• [About this exercise] Provide an exact copy of the data, excluding the images.

• [Records for the task]
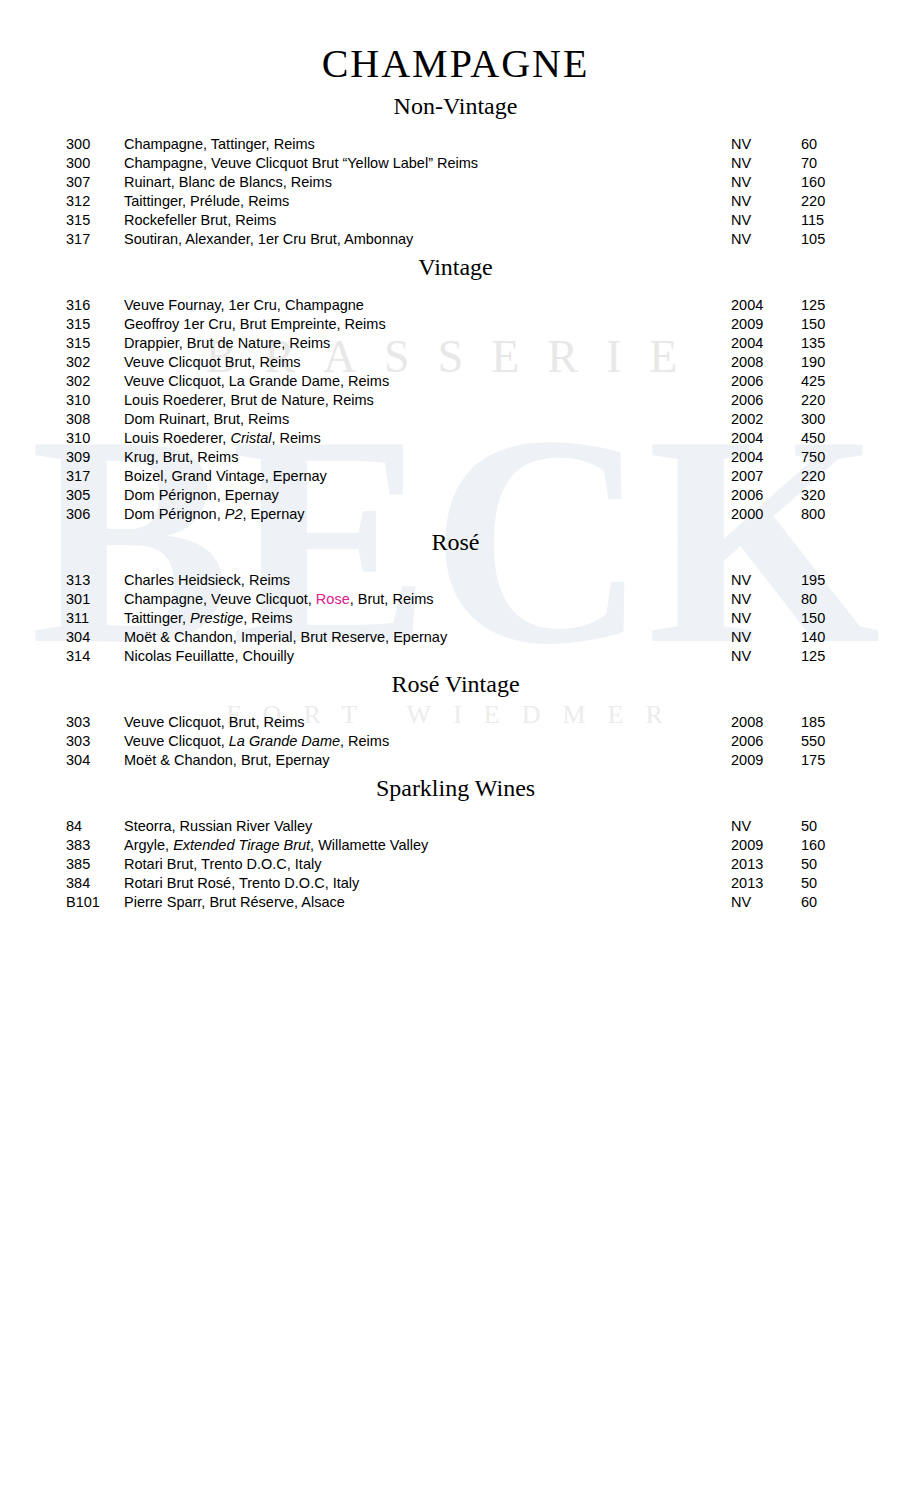BRASSERIE
BECK
FORT WIEDMER
CHAMPAGNE
Non-Vintage
| 300 | Champagne, Tattinger, Reims | NV | 60 |
| 300 | Champagne, Veuve Clicquot Brut “Yellow Label” Reims | NV | 70 |
| 307 | Ruinart, Blanc de Blancs, Reims | NV | 160 |
| 312 | Taittinger, Prélude, Reims | NV | 220 |
| 315 | Rockefeller Brut, Reims | NV | 115 |
| 317 | Soutiran, Alexander, 1er Cru Brut, Ambonnay | NV | 105 |
Vintage
| 316 | Veuve Fournay, 1er Cru, Champagne | 2004 | 125 |
| 315 | Geoffroy 1er Cru, Brut Empreinte, Reims | 2009 | 150 |
| 315 | Drappier, Brut de Nature, Reims | 2004 | 135 |
| 302 | Veuve Clicquot Brut, Reims | 2008 | 190 |
| 302 | Veuve Clicquot, La Grande Dame, Reims | 2006 | 425 |
| 310 | Louis Roederer, Brut de Nature, Reims | 2006 | 220 |
| 308 | Dom Ruinart, Brut, Reims | 2002 | 300 |
| 310 | Louis Roederer, Cristal , Reims | 2004 | 450 |
| 309 | Krug, Brut, Reims | 2004 | 750 |
| 317 | Boizel, Grand Vintage, Epernay | 2007 | 220 |
| 305 | Dom Pérignon, Epernay | 2006 | 320 |
| 306 | Dom Pérignon, P2 , Epernay | 2000 | 800 |
Rosé
| 313 | Charles Heidsieck, Reims | NV | 195 |
| 301 | Champagne, Veuve Clicquot, Rose , Brut, Reims | NV | 80 |
| 311 | Taittinger, Prestige , Reims | NV | 150 |
| 304 | Moët & Chandon, Imperial, Brut Reserve, Epernay | NV | 140 |
| 314 | Nicolas Feuillatte, Chouilly | NV | 125 |
Rosé Vintage
| 303 | Veuve Clicquot, Brut, Reims | 2008 | 185 |
| 303 | Veuve Clicquot, La Grande Dame , Reims | 2006 | 550 |
| 304 | Moët & Chandon, Brut, Epernay | 2009 | 175 |
Sparkling Wines
| 84 | Steorra, Russian River Valley | NV | 50 |
| 383 | Argyle, Extended Tirage Brut , Willamette Valley | 2009 | 160 |
| 385 | Rotari Brut, Trento D.O.C, Italy | 2013 | 50 |
| 384 | Rotari Brut Rosé, Trento D.O.C, Italy | 2013 | 50 |
| B101 | Pierre Sparr, Brut Réserve, Alsace | NV | 60 |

• [Expected output]
BRASSERIE
BECK
FORT WIEDMER
CHAMPAGNE
Non-Vintage
| 300 | Champagne, Tattinger, Reims | NV | 60 |
| 300 | Champagne, Veuve Clicquot Brut “Yellow Label” Reims | NV | 70 |
| 307 | Ruinart, Blanc de Blancs, Reims | NV | 160 |
| 312 | Taittinger, Prélude, Reims | NV | 220 |
| 315 | Rockefeller Brut, Reims | NV | 115 |
| 317 | Soutiran, Alexander, 1er Cru Brut, Ambonnay | NV | 105 |
Vintage
| 316 | Veuve Fournay, 1er Cru, Champagne | 2004 | 125 |
| 315 | Geoffroy 1er Cru, Brut Empreinte, Reims | 2009 | 150 |
| 315 | Drappier, Brut de Nature, Reims | 2004 | 135 |
| 302 | Veuve Clicquot Brut, Reims | 2008 | 190 |
| 302 | Veuve Clicquot, La Grande Dame, Reims | 2006 | 425 |
| 310 | Louis Roederer, Brut de Nature, Reims | 2006 | 220 |
| 308 | Dom Ruinart, Brut, Reims | 2002 | 300 |
| 310 | Louis Roederer, Cristal , Reims | 2004 | 450 |
| 309 | Krug, Brut, Reims | 2004 | 750 |
| 317 | Boizel, Grand Vintage, Epernay | 2007 | 220 |
| 305 | Dom Pérignon, Epernay | 2006 | 320 |
| 306 | Dom Pérignon, P2 , Epernay | 2000 | 800 |
Rosé
| 313 | Charles Heidsieck, Reims | NV | 195 |
| 301 | Champagne, Veuve Clicquot, Rose , Brut, Reims | NV | 80 |
| 311 | Taittinger, Prestige , Reims | NV | 150 |
| 304 | Moët & Chandon, Imperial, Brut Reserve, Epernay | NV | 140 |
| 314 | Nicolas Feuillatte, Chouilly | NV | 125 |
Rosé Vintage
| 303 | Veuve Clicquot, Brut, Reims | 2008 | 185 |
| 303 | Veuve Clicquot, La Grande Dame , Reims | 2006 | 550 |
| 304 | Moët & Chandon, Brut, Epernay | 2009 | 175 |
Sparkling Wines
| 84 | Steorra, Russian River Valley | NV | 50 |
| 383 | Argyle, Extended Tirage Brut , Willamette Valley | 2009 | 160 |
| 385 | Rotari Brut, Trento D.O.C, Italy | 2013 | 50 |
| 384 | Rotari Brut Rosé, Trento D.O.C, Italy | 2013 | 50 |
| B101 | Pierre Sparr, Brut Réserve, Alsace | NV | 60 |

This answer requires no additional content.